◆ **Excerpted passage**:
2. K.T.S. HOLDINGS SDN BHD (Co. No. 8964-U)














(Co. No. 527255-V)


[In the matter of Suit No: 22-218-2007-II In the High Court of Sabah & Sarawak at Kuching]
















(Co. No. 511585-K)




(Co. No. 8964-U)
















(Co. No. 527255-V)


1st defendant










Abdul Wahab bin Patail, JCA Hamid Sultan Bin Abu Backer, JCA Varghese a/l George Varughese, JCA


(Judgment by Hamid Sultan bin Abu Backer JCA)




[1] The appellant/plaintiff appeals against the decision of the learned High Court judge who dismissed the derivative action initiated by the appellant against the respondents. The matter came up for hearing on 11-11-2013 and we found no merits and dismissed the action. My learned brothers Abdul Wahab bin Patail JCA and Varghese a/l George Varughese JCA have read the judgment and approved the same.


Brief Facts




[2] The facts of the instant case have a history of multiple action and decision of courts concerning the parties to this action as well as others. The learned trial judge has documented it in his 30 page judgment in an articulate manner. We do not propose to set it out here save to say that this action is anchored on the jurisprudence relating to derivative action. Derivative action and the methodology employed to come to conclusion is primarily one relating to finding of facts and it is well settled that the appellate court must restrain itself in intervening in matters relating to finding of facts. The decision of the learned trial judge relating to that finding can be summarised as follows:


“1. The burden of proof in a case of civil fraud is on the Plaintiff to the standard of beyond reasonable doubt evidence;


2. The Plaintiff has not discharged the said burden of proof even on the balance of probabilities;


3. There is no evidence of an agreement or improper communication between the alleged conspirators and the damage done or suffered. None of the Plaintiff’s witnesses managed to produce any evidence indicative of collusion and conspiracy between the 1st Defendant and the provisional liquidators. The nomination of the provisional liquidators by the 1st Defendant to be appointed by the winding up court cannot suggest collusion as it is a standard practice for applicants in a winding up process;


4. There is no evidence of the accounts being falsified and manipulated and money actually removed from the 8th Defendant or any of its subsidiaries. The differences between the two sets of financial statements are not sufficient to prove that the Defendants had manipulated the accounts to support the winding up petition;




5. The 3rd Defendant did not breach his fiduciary duties by affirming the affidavit to support the winding up of the 8th Defendant;


6. There is no evidence to support the tort of conspiracy. Other claims, such as personal claims, are not subject of a derivative action and in any case are barred by res judicata.”

◆ **Written problem**:
Answer these questions from the court judgment above:
1. On what date did the matter come up for hearing?
2. How many pages long is the trial judge's judgment?
3. Which defendant did not breach his fiduciary duties by affirming the affidavit?

◆ **Dataset excerpt**:
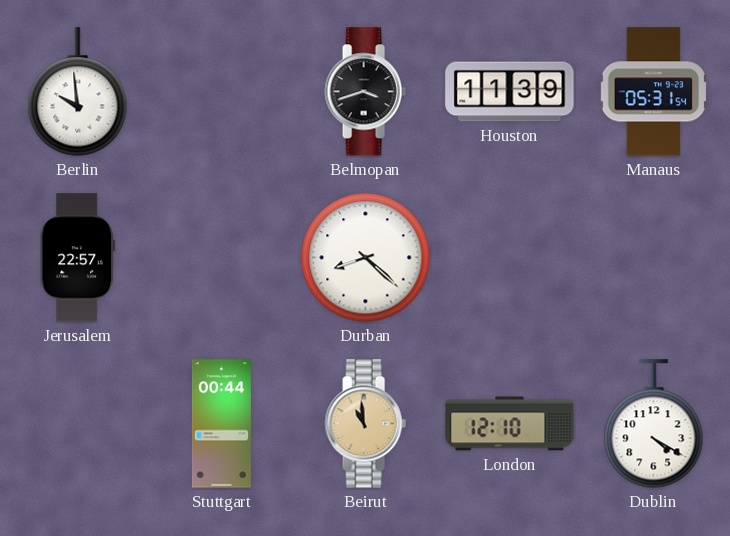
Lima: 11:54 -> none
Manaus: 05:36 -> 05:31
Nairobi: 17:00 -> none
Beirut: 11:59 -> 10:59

◆ **Result of this task**:
1. 11-11-2013
2. 30 pages
3. The 3rd Defendant